How The Undoing Could Return For A Season 2
Spoilers for The Undoing finale ahead.
Look, I’m mainly concerned about the coats. Grace Fraser (Nicole Kidman) owns an entire wardrobe of spectacular coats, which she’ll almost certainly need to sell
to pay for therapy for her traumatized son, Henry (Noah Jupe). We learn in the sixth and final episode of HBO’s sleeper hit The Undoing that young Henry not only found his father’s murder weapon, but he also ran it through the dishwasher—twice!—to protect Jonathan (Hugh Grant) from prosecution. But Grace makes short order of any possible acquittal when she takes the stand and works some Harvard University-approved psychological magic that points to the truth: Jonathan is a sociopath, and more than capable of killing Elena Alves (Matilda De Angelis). Jonny then straps Henry into the passenger seat of his Range Rover, drives off for Canada, and begs his son to remember his true “legacy.” He parks on a bridge, almost jumps, then changes his mind in time for Grace to come running—coat fluttering in the wind—to save her little boy.
So, yes: Henry will need therapy. Lots of it. Grace, too. So with all those extra medical bills, will we see the coats again in a second season? Perhaps Grace can depend on the trust fund brigade, including her father and friends, to secure her style for a few years longer? Unfortunately it’s doubtful we’ll find out. Here’s why a second season of The Undoing is possible, but unlikely.
The director liked keeping the story short and sweet.
Although the first season was only six episodes long, the creators seem happy with bringing the story to a close. Director Susanne Bier told Entertainment Weekly, “This is a tight story, which is why I think six hours is perfect.”
Kidman herself seems happy with the one-and-done season: “[The show is] not like a drama series where you're not quite sure how they're going to evolve and you have a next season.

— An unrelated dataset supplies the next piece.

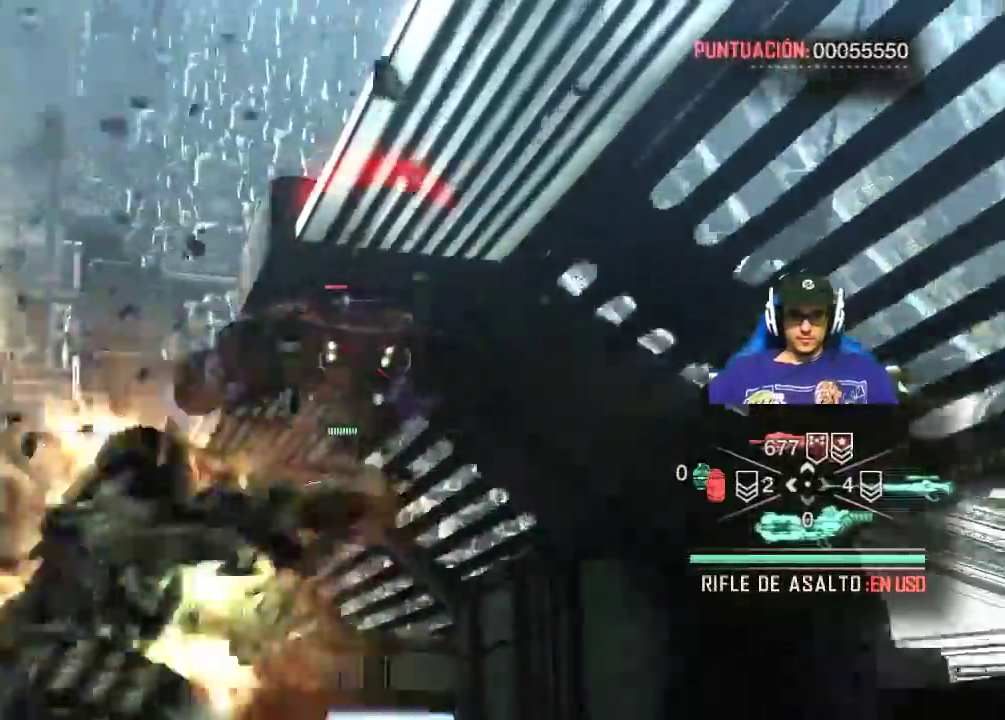
{"keys": [], "mouse": ["left", "right"], "events": [[17, "mouse_left", "down"]]}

That's why I say it's like cinema, because you have a beginning, middle and end."
Grant thinks it's a no go.
“I don’t see how [a second season] could be done, I honestly don’t," Grant told Deadline after a receiving a Golden Globe nomination for his performance. "If I’m in prison, I’m guilty," he added before joking, "It would have to be a spinoff series about my time in prison and how I befriend Phoenix Buchanan from Paddington."
Still, a second season could happen, and both the creator and director are interested.

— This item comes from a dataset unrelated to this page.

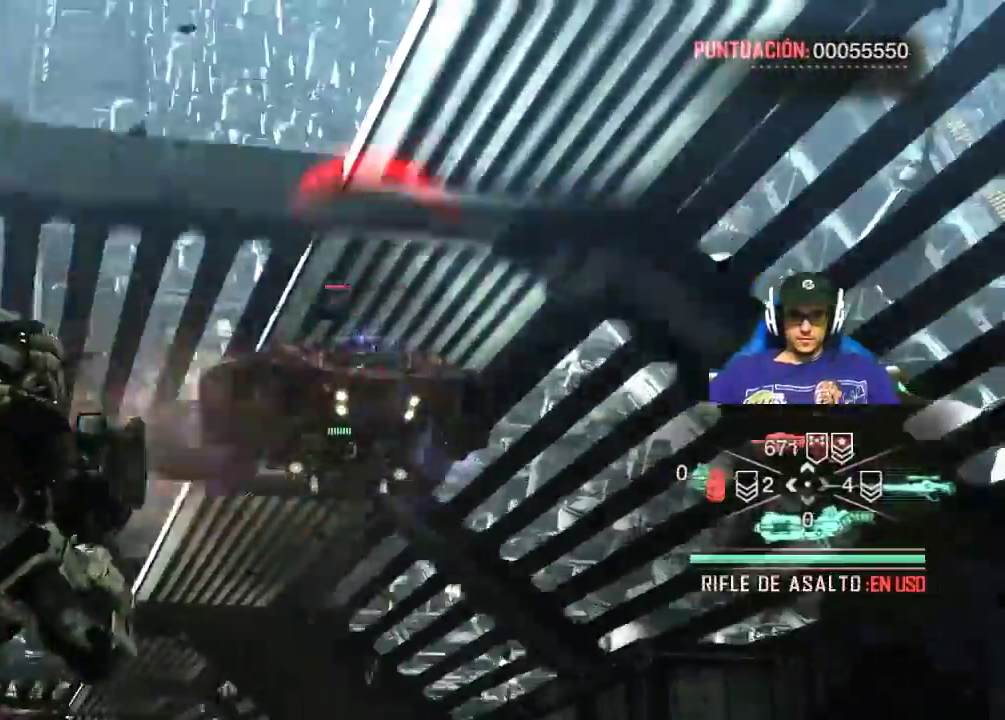
{"keys": [], "mouse": ["left", "right"], "events": []}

The Undoing is based on a book called You Should Have Known (a spoiler, in hindsight), and though the show deviates from its source material, writer David E. Kelley has discussed drawing on the ending for another season.
“Susanne Bier and I both loved the part of the book where Grace was rebuilding herself after her world fell apart,” he told The New York Times. “But for the purposes of this run, it was more about the thriller aspect. Who knows? If we did the extended life of Grace Fraser beyond this season of The Undoing, maybe we’d get into that reconstruction part."

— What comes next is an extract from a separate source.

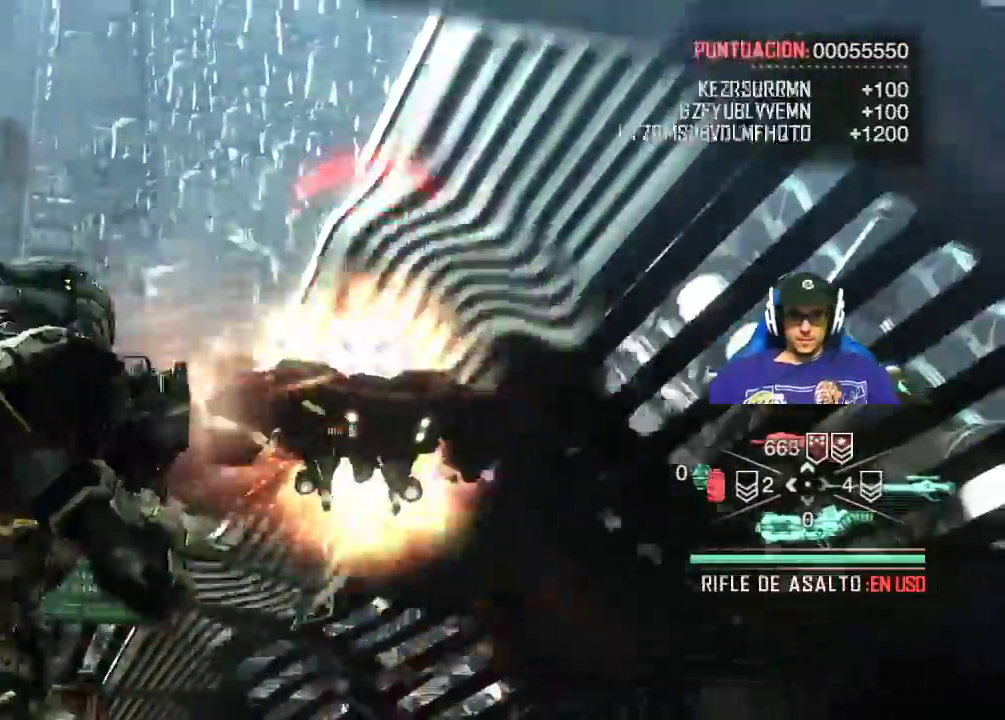
{"keys": [], "mouse": ["right"], "events": [[417, "mouse_left", "up"]]}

In a second chapter, we’d see the aftermath of an enormous trauma in the Fraser household, which could send shockwaves throughout their cushy lives. Might Henry have inherited any of his father’s violent tendencies? If so, how will Grace address it? There’s still ample material here, but it’s doubtful HBO will jump on it without a courtroom thriller attached. At this point, a second season is just a dream.
Bier expressed a similar sentiment to Entertainment Tonight: “It’s purely wishful thinking. I'm capable of thinking that Father Christmas is real, so I will allow myself for that bit of wishful thinking. There's been no conversations about it at all. There are no plans for it. So, like thinking that Father Christmas is coming down the chimney, maybe we can do a season 2.”
As for the coats, well, Bier acknowledges we’re concerned over their future. She helped clear any doubts that Grace might return to the screen without her outerwear. “That's part of who [Grace] is,” she told OprahMag.com. “Yes, she's wealthy and part of the upper echelons of the Upper East side. There's a special dress code that belongs to that world. But she doesn't conform to that. She dresses expensively but she's not going to look like everybody else.” Nor would we ever want her to.